Python or R? Here is the rule of thumb:

Topic modeling with Python

Since our dataset is not in table format, we will use Python to do topic modeling. We will use gensim package to do topic modeling.

# %%
import os 
from pprint import pprint
from gensim import corpora
from gensim.utils import simple_preprocess
from nltk.tokenize import RegexpTokenizer
from nltk.stem.wordnet import WordNetLemmatizer
from gensim.models import Phrases
from gensim.corpora import Dictionary
from gensim.models import LdaModel


# change working directory
# os.chdir("./sustainability/")


def _read_txt(txt_path):
    with open(txt_path, "r") as f:
        txt = f.read()
    return txt


def _read_all_txt(txt_dir):
    txt_files = os.listdir(txt_dir)
    txt_files = [f for f in txt_files if f.endswith(".txt")]
    txt_files = [os.path.join(txt_dir, f) for f in txt_files]
    txt_corpus = [_read_txt(f) for f in txt_files]
    return txt_corpus


def _preprocess_txt(txt_corpus):
    
    # Split the documents into tokens.
    tokenizer = RegexpTokenizer(r'\w+')
    for idx in range(len(txt_corpus)):
        txt_corpus[idx] = txt_corpus[idx].lower()  # Convert to lowercase.
        txt_corpus[idx] = tokenizer.tokenize(txt_corpus[idx])  # Split into words.

    # Remove numbers, but not words that contain numbers.
    txt_corpus = [[token for token in doc if not token.isnumeric()] for doc in txt_corpus]

    # Remove words that are only one character.
    txt_corpus = [[token for token in doc if len(token) > 1] for doc in txt_corpus]

    # Lemmatize all words in documents.
    lemmatizer = WordNetLemmatizer()
    txt_corpus = [[lemmatizer.lemmatize(token) for token in doc] for doc in txt_corpus]

    # add bigrams and trigrams to docs (only ones that appear 20 times or more).
    bigram = Phrases(txt_corpus, min_count=20)
    for idx in range(len(txt_corpus)):
        for token in bigram[txt_corpus[idx]]:
            if '_' in token:
                # Token is a bigram, add to document.
                txt_corpus[idx].append(token)
    
    # remove rare and common tokens.
    # Create a dictionary representation of the documents.
    dictionary = Dictionary(txt_corpus)

    # Filter out words that occur less than 5 documents, or more than 70% of the documents.
    dictionary.filter_extremes(no_below=5, no_above=0.7)

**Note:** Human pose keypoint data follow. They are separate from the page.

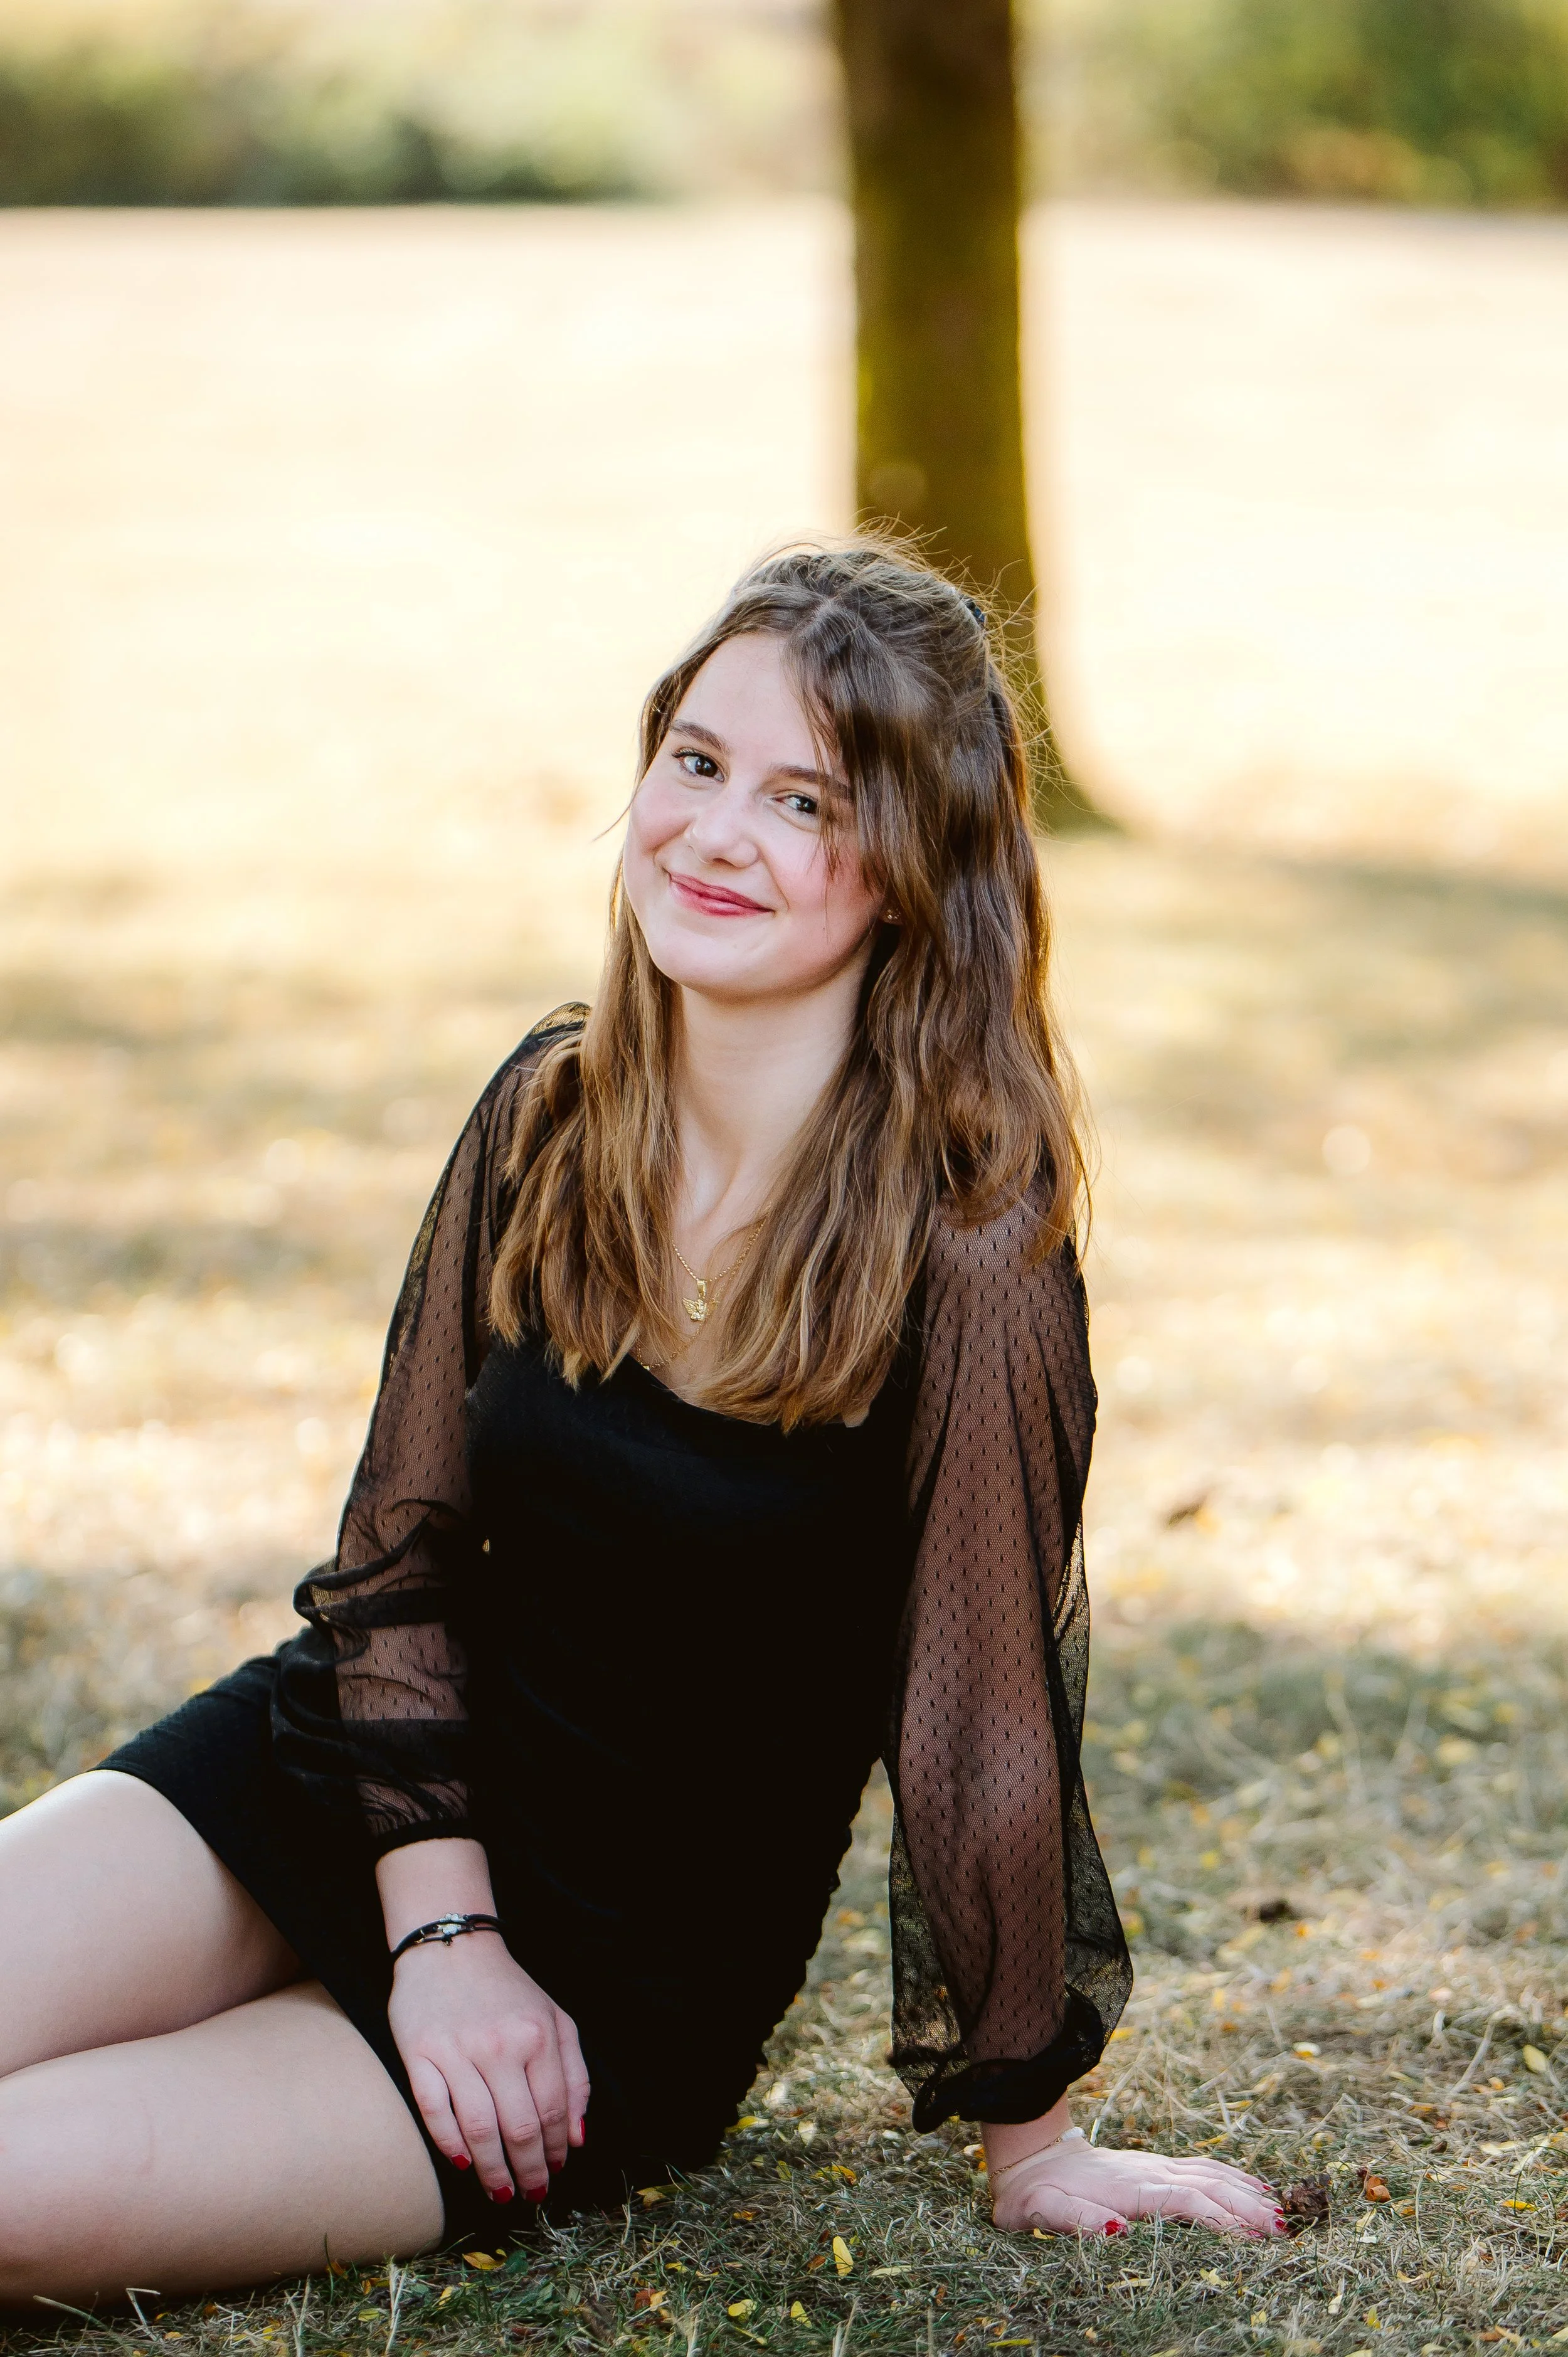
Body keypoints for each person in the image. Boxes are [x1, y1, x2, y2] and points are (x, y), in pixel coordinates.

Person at [0, 541, 1284, 2306]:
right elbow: (392, 1568)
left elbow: (977, 1703)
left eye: (802, 798)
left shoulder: (972, 1247)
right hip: (347, 1789)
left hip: (613, 1979)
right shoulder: (548, 1109)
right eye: (693, 761)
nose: (714, 831)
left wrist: (1033, 2137)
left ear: (914, 868)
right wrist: (438, 1928)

    # Bag-of-words representation of the documents.

    corpus = [dictionary.doc2bow(doc) for doc in txt_corpus]

    return corpus, dictionary


def train_lda_model(corpus, dictionary):
    # Set training parameters.
    num_topics = 6
    chunksize = 2000
    passes = 20
    iterations = 300
    eval_every = None  # Don't evaluate model perplexity, takes too much time.

    temp = dictionary[0]  # This is only to "load" the dictionary.
    id2word = dictionary.id2token

    model = LdaModel(
        corpus=corpus,
        id2word=id2word,
        chunksize=chunksize,
        alpha='auto',
        eta='auto',
        iterations=iterations,
        num_topics=num_topics,
        passes=passes,
        eval_every=eval_every
    )

    return model




if __name__ == "__main__":
    print("Hello World!")
    print(os.getcwd())

    foo = _read_all_txt("./")

    foo_corpus, foo_dict = _preprocess_txt(foo)

    foo_model = train_lda_model(foo_corpus, foo_dict)

    top_topics = foo_model.top_topics(foo_corpus)  #

    pprint(top_topics)

Since the number of document is small, the topic extracted is not very meaningful. However, it still can tell us something useful.